Oh, the irony.
Ron Paul, champion of the libertarian movement, has gone to war with his loyal fanbase. They own RonPaul.com. Ron Paul wants it for himself. They made him an offer to sell it back… but it was too much for Ron Paul, so he’s suing them.
In the United Nations.
When Paul was interviewed by right-wing radio host Alex Jones in January, he expressed a desire to own RonPaul.com for his own purposes – fair enough. The site was registered by libertarians who support the Texas Republican 13 years ago to an unknown user, and anyone might be wary of their namesake website being in the hands of a crowd of anonymous users.
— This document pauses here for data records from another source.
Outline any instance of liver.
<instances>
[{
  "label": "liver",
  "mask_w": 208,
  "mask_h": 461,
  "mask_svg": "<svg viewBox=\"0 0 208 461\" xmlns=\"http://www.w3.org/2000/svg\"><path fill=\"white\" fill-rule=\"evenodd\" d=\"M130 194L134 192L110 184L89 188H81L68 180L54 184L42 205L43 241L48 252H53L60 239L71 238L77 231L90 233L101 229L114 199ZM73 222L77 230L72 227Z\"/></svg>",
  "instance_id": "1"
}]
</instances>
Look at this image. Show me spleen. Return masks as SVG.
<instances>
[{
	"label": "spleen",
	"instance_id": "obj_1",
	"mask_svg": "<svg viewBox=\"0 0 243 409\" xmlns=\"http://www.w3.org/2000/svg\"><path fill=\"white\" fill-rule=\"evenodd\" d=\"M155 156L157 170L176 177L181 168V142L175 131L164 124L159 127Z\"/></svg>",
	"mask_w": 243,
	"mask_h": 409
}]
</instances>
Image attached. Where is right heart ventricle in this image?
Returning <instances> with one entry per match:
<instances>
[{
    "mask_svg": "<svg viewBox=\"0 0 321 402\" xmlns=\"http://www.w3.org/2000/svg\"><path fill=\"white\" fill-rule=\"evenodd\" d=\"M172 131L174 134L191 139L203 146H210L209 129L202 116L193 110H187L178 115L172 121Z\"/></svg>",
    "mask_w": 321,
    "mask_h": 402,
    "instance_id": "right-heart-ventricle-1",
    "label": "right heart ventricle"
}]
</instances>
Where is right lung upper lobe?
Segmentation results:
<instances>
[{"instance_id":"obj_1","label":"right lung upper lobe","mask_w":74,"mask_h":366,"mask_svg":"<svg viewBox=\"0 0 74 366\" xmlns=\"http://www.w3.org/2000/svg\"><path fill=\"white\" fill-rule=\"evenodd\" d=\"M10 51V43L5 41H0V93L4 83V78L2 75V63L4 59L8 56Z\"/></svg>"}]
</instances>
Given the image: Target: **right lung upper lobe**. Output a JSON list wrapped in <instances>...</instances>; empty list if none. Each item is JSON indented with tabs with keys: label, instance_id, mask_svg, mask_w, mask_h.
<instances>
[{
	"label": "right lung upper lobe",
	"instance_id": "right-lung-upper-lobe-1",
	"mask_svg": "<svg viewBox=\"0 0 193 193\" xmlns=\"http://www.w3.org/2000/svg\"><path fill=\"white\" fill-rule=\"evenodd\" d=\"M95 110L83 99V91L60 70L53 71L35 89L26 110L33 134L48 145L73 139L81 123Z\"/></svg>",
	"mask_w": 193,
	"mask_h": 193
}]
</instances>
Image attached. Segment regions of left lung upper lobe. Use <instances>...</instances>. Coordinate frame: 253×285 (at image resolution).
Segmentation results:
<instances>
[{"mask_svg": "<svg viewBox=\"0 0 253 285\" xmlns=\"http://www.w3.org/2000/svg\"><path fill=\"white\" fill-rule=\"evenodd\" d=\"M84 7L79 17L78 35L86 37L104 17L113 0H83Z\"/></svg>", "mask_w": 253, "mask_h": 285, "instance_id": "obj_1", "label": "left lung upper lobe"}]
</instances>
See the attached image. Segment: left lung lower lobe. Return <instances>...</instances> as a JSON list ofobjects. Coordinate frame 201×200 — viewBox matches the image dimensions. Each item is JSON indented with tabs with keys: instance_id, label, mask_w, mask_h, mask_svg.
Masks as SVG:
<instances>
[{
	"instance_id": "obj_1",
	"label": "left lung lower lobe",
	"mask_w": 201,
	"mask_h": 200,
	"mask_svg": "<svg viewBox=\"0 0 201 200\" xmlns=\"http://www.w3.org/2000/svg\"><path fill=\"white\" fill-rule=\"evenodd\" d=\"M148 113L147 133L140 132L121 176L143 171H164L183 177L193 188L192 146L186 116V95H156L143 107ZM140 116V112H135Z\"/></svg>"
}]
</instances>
Here’s where it gets weird, and nasty: the owners of the site – who claim to have invested nearly 5 years in building the online community and raised countless dollars for Paul’s campaigns – made an offer to give the former congressman the RonPaul.org website for free, and the RonPaul.com domain (along with its 170k-strong mailing list) for… $250k.
The owners of the site think that is a pretty good deal:
The value we put on the deal was $250k; we are getting our mailing list appraised right now but we are confident it is easily worth more than $250k all by itself. Claims that we tried to sell Ron Paul “his name” for $250k or even $800k are completely untrue, and there is little doubt that our mailing list would have enabled Ron Paul to raise several million dollars for the liberty movement this year. It would have been a win/win/win situation for everyone involved.
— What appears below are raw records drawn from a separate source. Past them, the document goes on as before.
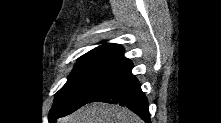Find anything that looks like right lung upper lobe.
<instances>
[{"label":"right lung upper lobe","instance_id":"1","mask_svg":"<svg viewBox=\"0 0 221 123\" xmlns=\"http://www.w3.org/2000/svg\"><path fill=\"white\" fill-rule=\"evenodd\" d=\"M91 51L111 52V53H115V54H119V55H123V53H124V50L121 45L112 44V43L103 44L99 47H96L95 49H93Z\"/></svg>","mask_w":221,"mask_h":123}]
</instances>
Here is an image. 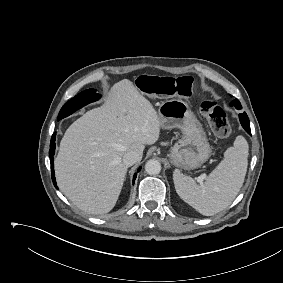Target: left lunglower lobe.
<instances>
[{
	"label": "left lung lower lobe",
	"mask_w": 283,
	"mask_h": 283,
	"mask_svg": "<svg viewBox=\"0 0 283 283\" xmlns=\"http://www.w3.org/2000/svg\"><path fill=\"white\" fill-rule=\"evenodd\" d=\"M239 119H240L241 125L243 126V128L245 129V131H246L248 134L251 135L250 121H249V119H248L247 114H246L245 112L239 114Z\"/></svg>",
	"instance_id": "0a47b994"
}]
</instances>
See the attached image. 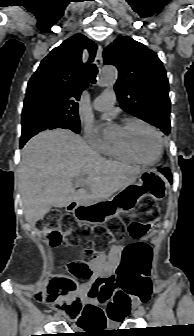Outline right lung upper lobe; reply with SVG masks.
Segmentation results:
<instances>
[{
  "label": "right lung upper lobe",
  "instance_id": "obj_1",
  "mask_svg": "<svg viewBox=\"0 0 194 336\" xmlns=\"http://www.w3.org/2000/svg\"><path fill=\"white\" fill-rule=\"evenodd\" d=\"M84 48L90 53V59L85 64L81 60ZM96 49V44L81 34L54 48L28 82L22 122L44 115L79 118L76 100L88 86L85 72L94 59ZM37 133L27 135L21 142H27Z\"/></svg>",
  "mask_w": 194,
  "mask_h": 336
}]
</instances>
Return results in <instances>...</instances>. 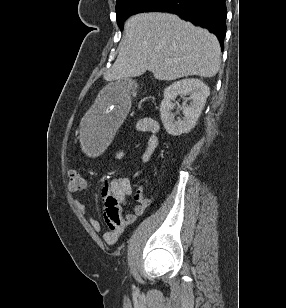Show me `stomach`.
Here are the masks:
<instances>
[{
  "instance_id": "0dacf381",
  "label": "stomach",
  "mask_w": 286,
  "mask_h": 308,
  "mask_svg": "<svg viewBox=\"0 0 286 308\" xmlns=\"http://www.w3.org/2000/svg\"><path fill=\"white\" fill-rule=\"evenodd\" d=\"M131 79H121L99 89L93 109H85L82 122H79L80 137L78 149H84V156H101L107 149V142L114 137V130L122 124L124 110H128Z\"/></svg>"
}]
</instances>
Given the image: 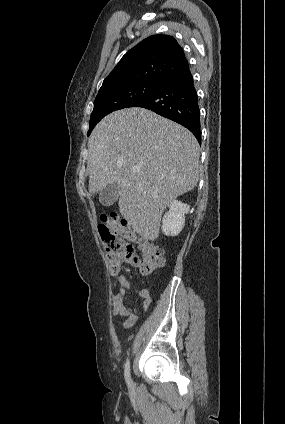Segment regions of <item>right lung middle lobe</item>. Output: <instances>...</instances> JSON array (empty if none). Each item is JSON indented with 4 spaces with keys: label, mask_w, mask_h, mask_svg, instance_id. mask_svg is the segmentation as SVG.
Wrapping results in <instances>:
<instances>
[{
    "label": "right lung middle lobe",
    "mask_w": 285,
    "mask_h": 424,
    "mask_svg": "<svg viewBox=\"0 0 285 424\" xmlns=\"http://www.w3.org/2000/svg\"><path fill=\"white\" fill-rule=\"evenodd\" d=\"M163 85L159 81H140L111 87L98 92L90 118V135L96 124L109 113L130 107L136 101L154 93Z\"/></svg>",
    "instance_id": "obj_1"
}]
</instances>
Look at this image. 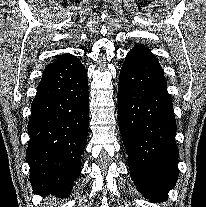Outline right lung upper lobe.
<instances>
[{
    "instance_id": "obj_1",
    "label": "right lung upper lobe",
    "mask_w": 206,
    "mask_h": 207,
    "mask_svg": "<svg viewBox=\"0 0 206 207\" xmlns=\"http://www.w3.org/2000/svg\"><path fill=\"white\" fill-rule=\"evenodd\" d=\"M69 56H71L70 54H63V55H61V56H59L55 61H53L52 63H54V62H57V61H59V60H62V59H64V58H66V57H69ZM51 63V64H52Z\"/></svg>"
}]
</instances>
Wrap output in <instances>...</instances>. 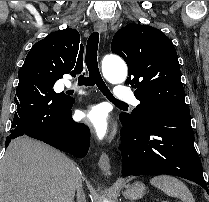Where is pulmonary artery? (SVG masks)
<instances>
[{"label":"pulmonary artery","instance_id":"pulmonary-artery-1","mask_svg":"<svg viewBox=\"0 0 209 202\" xmlns=\"http://www.w3.org/2000/svg\"><path fill=\"white\" fill-rule=\"evenodd\" d=\"M65 85L67 87H71V84L69 81H65L64 82ZM76 92L80 95H83V96H86V93L84 90L82 89H75ZM114 98L121 101V102H124V103H128V104H131L133 106H137L139 105L140 101L134 96L133 92L128 89V88H122L120 86H116L115 87V95H114Z\"/></svg>","mask_w":209,"mask_h":202}]
</instances>
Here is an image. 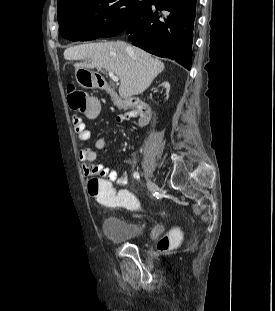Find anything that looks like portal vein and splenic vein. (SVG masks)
<instances>
[{
    "label": "portal vein and splenic vein",
    "mask_w": 275,
    "mask_h": 311,
    "mask_svg": "<svg viewBox=\"0 0 275 311\" xmlns=\"http://www.w3.org/2000/svg\"><path fill=\"white\" fill-rule=\"evenodd\" d=\"M109 77L112 79L113 82L119 81V78L113 72H109Z\"/></svg>",
    "instance_id": "18ae733b"
}]
</instances>
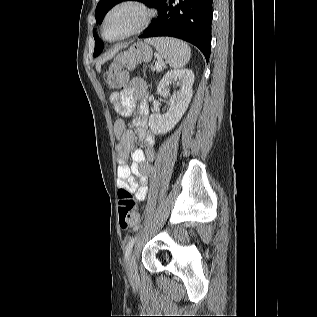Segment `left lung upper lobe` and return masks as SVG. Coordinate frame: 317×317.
Segmentation results:
<instances>
[{"label": "left lung upper lobe", "mask_w": 317, "mask_h": 317, "mask_svg": "<svg viewBox=\"0 0 317 317\" xmlns=\"http://www.w3.org/2000/svg\"><path fill=\"white\" fill-rule=\"evenodd\" d=\"M125 0H100L96 7L95 17L96 23L101 24L102 20L107 13V11L112 8L115 4L122 2ZM145 3L149 7L159 8L162 0H135ZM94 39H95V50L94 56H98L101 51L103 50V43L102 41L96 36V33L93 32Z\"/></svg>", "instance_id": "left-lung-upper-lobe-1"}]
</instances>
Paul didn’t respond to their offer. Instead, he took their letter straight to the highest authority on internet domain regulation: the United Nations’ World Intellectual Property Organization to file a long complaint in which Paul’s legal team accused the owners of the domains of acting in "bad faith" and assessing the total value of all their offers at a mere $50,000.
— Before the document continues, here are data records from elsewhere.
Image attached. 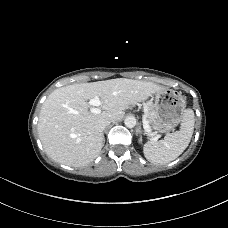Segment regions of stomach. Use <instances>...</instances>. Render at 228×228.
Wrapping results in <instances>:
<instances>
[{"label": "stomach", "instance_id": "stomach-1", "mask_svg": "<svg viewBox=\"0 0 228 228\" xmlns=\"http://www.w3.org/2000/svg\"><path fill=\"white\" fill-rule=\"evenodd\" d=\"M153 108L156 119L151 123L152 129L158 133L174 131L182 121L186 102L183 96L171 89H164L154 94Z\"/></svg>", "mask_w": 228, "mask_h": 228}]
</instances>
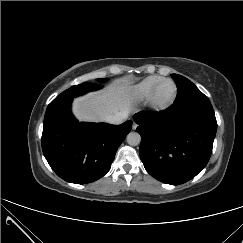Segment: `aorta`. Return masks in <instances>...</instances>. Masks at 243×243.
I'll use <instances>...</instances> for the list:
<instances>
[{"label": "aorta", "instance_id": "obj_1", "mask_svg": "<svg viewBox=\"0 0 243 243\" xmlns=\"http://www.w3.org/2000/svg\"><path fill=\"white\" fill-rule=\"evenodd\" d=\"M127 143L131 146H137L141 141V136L137 132H130L127 135Z\"/></svg>", "mask_w": 243, "mask_h": 243}]
</instances>
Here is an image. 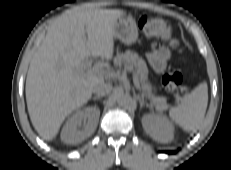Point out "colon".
<instances>
[{"instance_id": "obj_1", "label": "colon", "mask_w": 231, "mask_h": 170, "mask_svg": "<svg viewBox=\"0 0 231 170\" xmlns=\"http://www.w3.org/2000/svg\"><path fill=\"white\" fill-rule=\"evenodd\" d=\"M139 29L146 36H156L170 41L174 48L180 47V40L172 37V31L167 22L158 17L144 15L138 21ZM183 81V74L180 69L165 75L162 78L164 87L172 94H177L181 83Z\"/></svg>"}]
</instances>
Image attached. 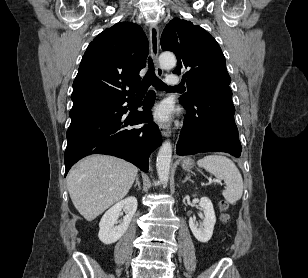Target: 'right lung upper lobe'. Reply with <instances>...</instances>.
<instances>
[{"label":"right lung upper lobe","instance_id":"cb5924a9","mask_svg":"<svg viewBox=\"0 0 308 278\" xmlns=\"http://www.w3.org/2000/svg\"><path fill=\"white\" fill-rule=\"evenodd\" d=\"M147 54L148 40L137 24L121 22L100 33L87 47L73 82L70 116L133 97Z\"/></svg>","mask_w":308,"mask_h":278}]
</instances>
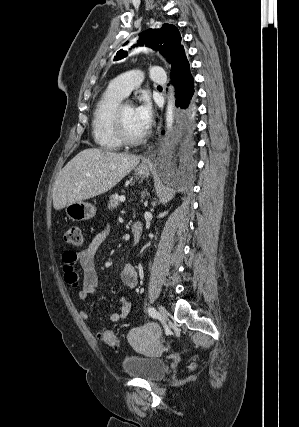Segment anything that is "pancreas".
Listing matches in <instances>:
<instances>
[{
	"instance_id": "cf45deb5",
	"label": "pancreas",
	"mask_w": 299,
	"mask_h": 427,
	"mask_svg": "<svg viewBox=\"0 0 299 427\" xmlns=\"http://www.w3.org/2000/svg\"><path fill=\"white\" fill-rule=\"evenodd\" d=\"M119 205H120V200H119L118 194L111 195L109 203H108V208L110 210H113V209L117 208Z\"/></svg>"
}]
</instances>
As you can imagine, his fans are absolutely dismayed:
Back in 2007 we put our lives on hold for you, Ron, and we invested close to 10,000 hours of tears, sweat and hard work into this site at great personal sacrifice … Now that your campaigns are over and you no longer need us, you want to take it all away – and send us off to a UN tribunal?
That’s not cool! We want our old pre-retirement Ron Paul back!
While the respondents have 21 days to lawyer up, the damage done to the relationship between Paul and his fans might be too much to be undone – especially if Paul pursues the suit.